SafeMemory implements actual physical RAM storage. It is the "dumb backend" — intentionally simple, with no architectural knowledge.

 

Characteristics: byte-addressable, bounds-checked, thread-safe, deterministic, no ordering semantics. SafeMemory does not perform translation, enforce barriers, track reservations, or understand CPUs.

 


 

5.6.2 Internal Layout

 

SafeMemory is discontinuous in PA space but contiguous internally. Two PA regions map into a single contiguous buffer:

 

SafeMemory offset 0x0000_0000 — PA range 0x0000_0000–0x0001_0000 — Low 64 KB (includes HWRPB at +0x2000)

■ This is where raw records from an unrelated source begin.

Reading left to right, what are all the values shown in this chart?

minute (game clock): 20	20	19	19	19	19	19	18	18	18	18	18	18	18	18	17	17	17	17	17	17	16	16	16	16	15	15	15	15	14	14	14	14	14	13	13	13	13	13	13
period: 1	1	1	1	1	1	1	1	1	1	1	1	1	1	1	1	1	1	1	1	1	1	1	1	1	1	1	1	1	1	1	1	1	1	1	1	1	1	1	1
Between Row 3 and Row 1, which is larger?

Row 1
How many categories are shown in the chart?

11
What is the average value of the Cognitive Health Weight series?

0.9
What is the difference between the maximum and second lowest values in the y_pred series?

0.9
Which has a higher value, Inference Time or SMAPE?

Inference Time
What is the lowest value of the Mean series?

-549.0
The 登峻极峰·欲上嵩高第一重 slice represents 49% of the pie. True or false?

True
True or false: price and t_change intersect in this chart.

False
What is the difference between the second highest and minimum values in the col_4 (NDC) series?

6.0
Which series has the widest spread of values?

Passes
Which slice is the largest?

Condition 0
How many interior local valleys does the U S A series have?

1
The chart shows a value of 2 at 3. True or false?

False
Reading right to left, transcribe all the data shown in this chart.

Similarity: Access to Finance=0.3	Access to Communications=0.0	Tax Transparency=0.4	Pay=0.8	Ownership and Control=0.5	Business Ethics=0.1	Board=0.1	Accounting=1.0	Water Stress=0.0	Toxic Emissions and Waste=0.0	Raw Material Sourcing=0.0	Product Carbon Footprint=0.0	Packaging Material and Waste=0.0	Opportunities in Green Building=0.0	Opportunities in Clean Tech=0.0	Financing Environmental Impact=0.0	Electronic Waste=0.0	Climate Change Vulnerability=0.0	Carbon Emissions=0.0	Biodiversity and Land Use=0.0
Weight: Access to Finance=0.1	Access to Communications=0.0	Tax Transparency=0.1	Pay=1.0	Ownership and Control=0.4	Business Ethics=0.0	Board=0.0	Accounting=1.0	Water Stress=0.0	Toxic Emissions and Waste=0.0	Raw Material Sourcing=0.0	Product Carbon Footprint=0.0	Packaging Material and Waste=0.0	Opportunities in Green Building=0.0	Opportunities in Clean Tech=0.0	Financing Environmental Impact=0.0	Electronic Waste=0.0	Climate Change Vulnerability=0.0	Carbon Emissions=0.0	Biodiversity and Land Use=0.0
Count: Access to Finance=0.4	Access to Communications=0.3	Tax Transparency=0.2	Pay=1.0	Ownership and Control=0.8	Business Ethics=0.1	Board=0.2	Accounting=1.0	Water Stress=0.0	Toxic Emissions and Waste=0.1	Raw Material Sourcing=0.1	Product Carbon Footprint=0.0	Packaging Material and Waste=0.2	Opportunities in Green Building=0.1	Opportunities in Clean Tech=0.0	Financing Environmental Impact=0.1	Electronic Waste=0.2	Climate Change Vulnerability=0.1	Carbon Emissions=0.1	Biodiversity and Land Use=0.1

SafeMemory offset 0x0001_0000 — PA range 0x8000_0000–0x8_8000_0000 — Main RAM (32 GB)

Total size: 64 KB + 32 GB = 0x8_0001_0000 bytes

 

The PA→offset translation is:

 

// Region 1: Low 64 KB (PA 0x0 - 0x10000) → offset = PA directly

// Region 2: Main RAM (PA 0x80000000 - 0x880000000)

// → offset = (pa - 0x80000000) + 0x00010000

 


 

5.6.3 Sparse Memory Backing

 

SafeMemory uses SparseMemoryBacking (SparseMemoryBacking.h, 507 lines) for on-demand page allocation. Physical pages are allocated only when first accessed via ensurePage(pageIdx), using atomic page pointers (std::atomic<quint8*>) for thread safety. This avoids pre-allocating the full 32 GB address space. The allocatedBytes() method reports actual memory consumption versus the total addressable range.

 


 

5.6.4 API

 

SafeMemory provides typed load/store methods at all standard widths (load8/store8 through load64/store64) plus a generic load(offset, size, &out) and store(offset, size, value). All methods return MEM_STATUS. getSpan(offset, requestedLen, intent) returns a MemorySpan for direct pointer access, truncated at 64 KB page boundaries.

 

Implementation: SafeMemory.h (253 lines) + SafeMemory.cpp.

 

Key design point: No AlphaMemorySystem — HWRPB lives in SafeMemory at PA 0x2000, written directly via GuestMemory spans during initialization. PAL is C++ code, not a memory region. This eliminates data duplication and synchronization issues.